* [TASK STATEMENT]: Please set down every line of the records below word for word, leaving out the picture markers.

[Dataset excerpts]
━━━━━━━━━━━━━━━━━━━━

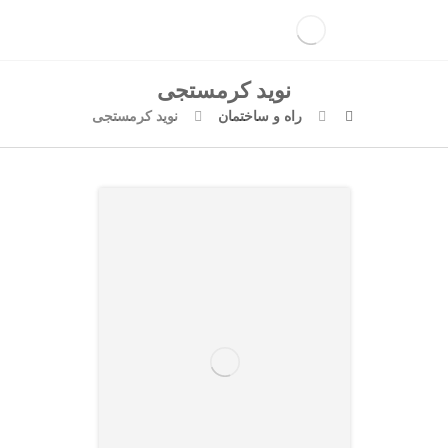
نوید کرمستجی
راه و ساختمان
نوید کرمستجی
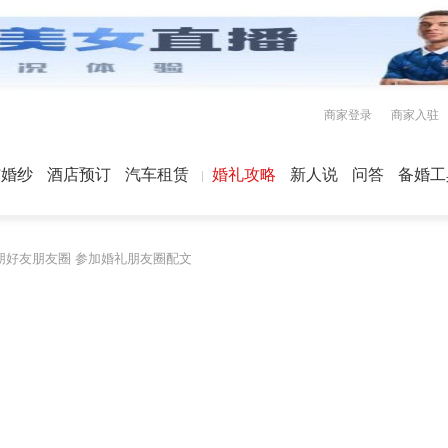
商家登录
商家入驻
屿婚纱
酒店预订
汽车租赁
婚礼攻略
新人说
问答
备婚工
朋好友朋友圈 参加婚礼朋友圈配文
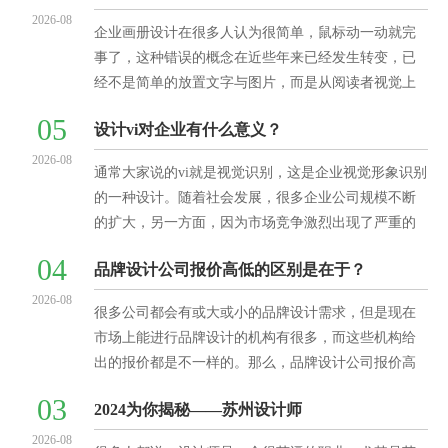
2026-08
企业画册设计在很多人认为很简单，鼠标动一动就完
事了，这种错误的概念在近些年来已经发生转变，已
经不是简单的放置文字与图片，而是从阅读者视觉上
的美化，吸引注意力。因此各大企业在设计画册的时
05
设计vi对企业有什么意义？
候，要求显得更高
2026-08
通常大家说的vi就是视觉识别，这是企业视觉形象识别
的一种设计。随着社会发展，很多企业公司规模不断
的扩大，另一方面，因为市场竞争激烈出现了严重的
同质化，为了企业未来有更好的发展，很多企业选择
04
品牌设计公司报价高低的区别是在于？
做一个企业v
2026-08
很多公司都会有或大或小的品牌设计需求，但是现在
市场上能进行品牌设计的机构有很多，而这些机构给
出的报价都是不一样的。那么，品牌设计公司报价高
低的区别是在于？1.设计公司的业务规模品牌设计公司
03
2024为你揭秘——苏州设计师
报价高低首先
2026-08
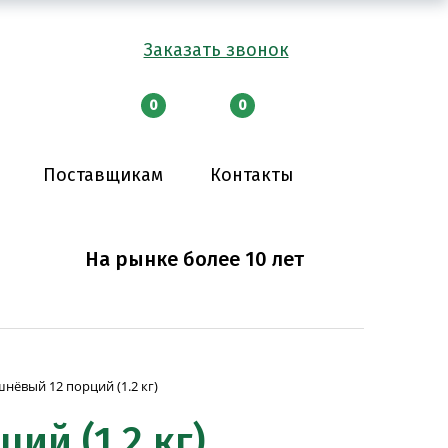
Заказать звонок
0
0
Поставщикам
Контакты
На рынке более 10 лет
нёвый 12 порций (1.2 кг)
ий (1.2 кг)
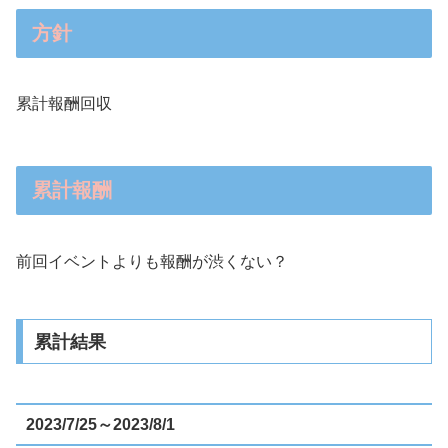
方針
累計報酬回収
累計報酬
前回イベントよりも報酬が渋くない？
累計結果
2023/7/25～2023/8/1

━━━━━━━━━━━━━━━━━━━━

* [EXPECTED ANSWER]:
نوید کرمستجی
راه و ساختمان
نوید کرمستجی
商家登录
商家入驻
屿婚纱
酒店预订
汽车租赁
婚礼攻略
新人说
问答
备婚工
朋好友朋友圈 参加婚礼朋友圈配文
2026-08
企业画册设计在很多人认为很简单，鼠标动一动就完
事了，这种错误的概念在近些年来已经发生转变，已
经不是简单的放置文字与图片，而是从阅读者视觉上
的美化，吸引注意力。因此各大企业在设计画册的时
05
设计vi对企业有什么意义？
候，要求显得更高
2026-08
通常大家说的vi就是视觉识别，这是企业视觉形象识别
的一种设计。随着社会发展，很多企业公司规模不断
的扩大，另一方面，因为市场竞争激烈出现了严重的
同质化，为了企业未来有更好的发展，很多企业选择
04
品牌设计公司报价高低的区别是在于？
做一个企业v
2026-08
很多公司都会有或大或小的品牌设计需求，但是现在
市场上能进行品牌设计的机构有很多，而这些机构给
出的报价都是不一样的。那么，品牌设计公司报价高
低的区别是在于？1.设计公司的业务规模品牌设计公司
03
2024为你揭秘——苏州设计师
报价高低首先
2026-08
Заказать звонок
0
0
Поставщикам
Контакты
На рынке более 10 лет
нёвый 12 порций (1.2 кг)
ий (1.2 кг)
方針
累計報酬回収
累計報酬
前回イベントよりも報酬が渋くない？
累計結果
2023/7/25～2023/8/1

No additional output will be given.